086: Inconceivable!


Verbatim

Because you deserve nice things, and because things get bleak from here, please enjoy this profile in Glamour of Betty Reid Soskin, a 97-year-old National Park Service ranger – she’s the best person you’ll meet all week, we guarantee it.

Power. That is what Betty’s life has always been about. The power of self-determination, of imagination, of civic engagement—and of art, beauty, and love. It was a power that ripened within her with every decade of her life, including the times she felt that she was broken, like early on, when she was the mother of two young children and the family received death threats for being the only black family in the neighborhood. Or more recently, in 2016, when a man broke into her home and stole her presidential coin. (When she caught him in the act, he punched her. So she reached up his “trousers,” as she calls them, and squeezed the hell out of his crown jewels. He fled, and in a few weeks, Betty healed and went back to work to great fanfare, and President Obama sent her a replacement.) “Everything I’ve ever done, everything I’ve ever learned,” she says, “I’m using all of that stuff right now. And all the women that reside in me are now operative.”


Rest weightily in peace, Le Grand K.

Kevin Alexander’s Thrillist essay about accidentally killing America’s greatest burger joint by telling everybody about it has been the most shared essay we’ve seen this week. But as much as we enjoyed it, we don’t think the phenomenon he feels guilt for is as new as he suggests, or that it’s about “the larger forces of technology and society” — guidebooks have been killing the best secrets since they were drawn on cave walls, no?
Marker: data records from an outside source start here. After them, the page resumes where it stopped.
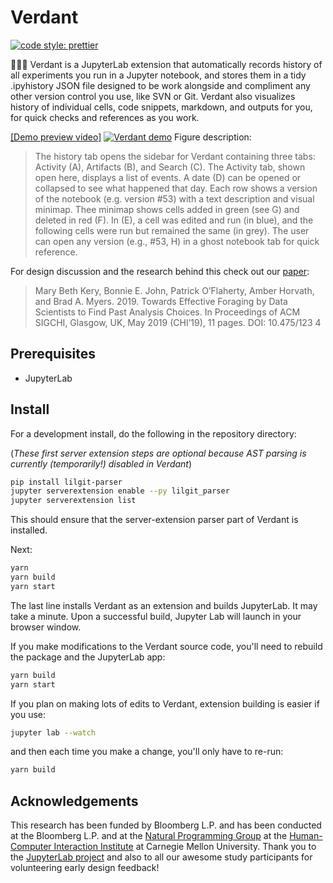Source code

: # Verdant
[![code style: prettier](https://img.shields.io/badge/code_style-prettier-ff69b4.svg?style=flat-square)](https://github.com/prettier/prettier)

🌱🌿🌱 Verdant is a JupyterLab extension that automatically records history of all experiments you run in a Jupyter notebook, and stores them in a tidy .ipyhistory JSON file designed to be work alongside and compliment any other version control you use, like SVN or Git. Verdant also visualizes history of individual cells, code snippets, markdown, and outputs for you, for quick checks and references as you work.

[[Demo preview video]](https://www.youtube.com/watch?v=4v_mHIJdZq0&t=4s) [![Verdant demo](https://github.com/mkery/Verdant/blob/master/design/verdant_run.jpg?raw=true)](https://www.youtube.com/watch?v=4v_mHIJdZq0&t=4s)
Figure description: 
> The history tab opens the sidebar for Verdant containing three tabs: Activity (A), Artifacts (B), and Search
(C). The Activity tab, shown open here, displays a list of events. A date (D) can be opened or collapsed to see what
happened that day. Each row shows a version of the notebook (e.g. version #53) with a text description and visual minimap.
Thee minimap shows cells added in green (see G) and deleted in red (F). In (E), a cell was edited and run (in blue), and the
following cells were run but remained the same (in grey). The user can open any version (e.g., #53, H) in a ghost
notebook tab for quick reference.


For design discussion and the research behind this check out our [paper](https://marybethkery.com/projects/Verdant/Towards_effective_foraging_by_data_scientists.pdf):

> Mary Beth Kery, Bonnie E. John, Patrick O’Flaherty, Amber Horvath, and
> Brad A. Myers. 2019. Towards Effective Foraging by Data Scientists to Find
> Past Analysis Choices. In Proceedings of ACM SIGCHI, Glasgow, UK, May
> 2019 (CHI’19), 11 pages. DOI: 10.475/123 4

## Prerequisites

* JupyterLab

## Install

For a development install, do the following in the repository directory:

(_These first server extension steps are optional because AST parsing is currently (temporarily!) disabled in Verdant_)
```bash
pip install lilgit-parser
jupyter serverextension enable --py lilgit_parser
jupyter serverextension list
```
This should ensure that the server-extension parser part of Verdant is installed. 

Next:

```bash
yarn
yarn build
yarn start
```

The last line installs Verdant as an extension and builds JupyterLab. It may take a minute. Upon a successful build, Jupyter Lab will launch in your browser window.

If you make modifications to the Verdant source code, you'll need to rebuild the package and the JupyterLab app:

```bash
yarn build
yarn start
```

If you plan on making lots of edits to Verdant, extension building is easier if you use:

```bash
jupyter lab --watch
```

and then each time you make a change, you'll only have to re-run:

```bash
yarn build
```


## Acknowledgements
This research has been funded by Bloomberg L.P. and has been conducted at the Bloomberg L.P. and at the [Natural Programming Group](https://www.cs.cmu.edu/~NatProg/) at the [Human-Computer Interaction Institute](https://hcii.cmu.edu/) at Carnegie Mellon University. Thank you to the [JupyterLab project](https://github.com/jupyterlab/jupyterlab) and also to all our awesome study participants for volunteering early design feedback!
The NY Times Magazine’s special issue “What Will Become of Us?”, which thumped on our doorstep just this morning, is devoted to the sort of skeptical and careful futurist prognostication we can get behind — Nathaniel Rich’s short closing essay “Climate Change and the Savage Human Future” pretty much perfectly echoes the sentiments of the last magazine we all made. We’re looking forward to reading Clive Thompson on the future the chatbots will chat for us, and this fascinating round table set up as “a geneticist, an oncologist, a roboticist, a novelist and an A.I. researcher walk into a bar.”

For now, though, we’ll just tear through Baratunde Thurston’s collection of jokes told by a middling standup from that future:

The other day, I told my A.I. that I love shrimp tempura, and it said, “What’s that?” I said, “What’s shrimp tempura?” and it said, “No, what is love?”

And meanwhile, in London, the extinction rebellion blocks the bridges.

Regular readers of this email will know just how much we love The Creative Independent, Kickstarter’s weird little island of vulnerable and true conversations about creativity (and by extension, living) in all its forms. So in the light of those future dystopias considered above, we’re very excited to read their new book of essays from artists and weirdo thinkers on how to use the internet mindfully, in collaboration with Are.na. Here’s the introductory essay:

Artists and creative technologists can help us consider the internet in ways the technology industry still struggles to see it: as a place where people relate to one another emotionally, or generate knowledge together, or create safe and supportive communities for common use.

(On the Buckslip group thread the other day, Patrick flippantly dismissed Are.na as Pinterest for people who feel like they’re too cool for Pinterest, so he’s glad this dropped specifically to prove him wrong.)

Speaking of what it is to be human, The Pudding have visualised 20,000 “Dear Abby” letters sent over 30 years. The answer’s in there somewhere, hidden in our collective fretting.

Did you know that Charles Mingus wasn’t just the coolest of all the cats, but also the coolest at toilet training cats? Consider this while listening to these stunning 1973 live radio recordings that just emerged from a dusty archive somewhere.

Lookie here, it’s our very own Eli in The New Yorker! He’s on the drapes beat.

Also in The New Yorker, Richard Brody on First Man’s fixation on, well, that one man. Brody doesn’t use phrases like “Tory porn” or “anti-art” but his message reminds us of when Jonathan Sturgeon did say all that about Nolan’s Dunkirk, which we linked to over a year ago. Both movies are frustrated by their own inability to replicate these historic events at a one-to-one scale, so they make up the difference by having the audience feel small. They shame us for ever interpreting these events as a reaffirmation of humanity, and instead revere only those few great heroes who endured our ignorance and died for our sins.

The right review can make any movie interesting, which is why we’re keeping these pithy pieces from A.S. Hamrah at hand, and looking forward to reading his book The Earth Dies Streaming. It’ll be the perfect reading companion to Criterion’s recently announced streaming service.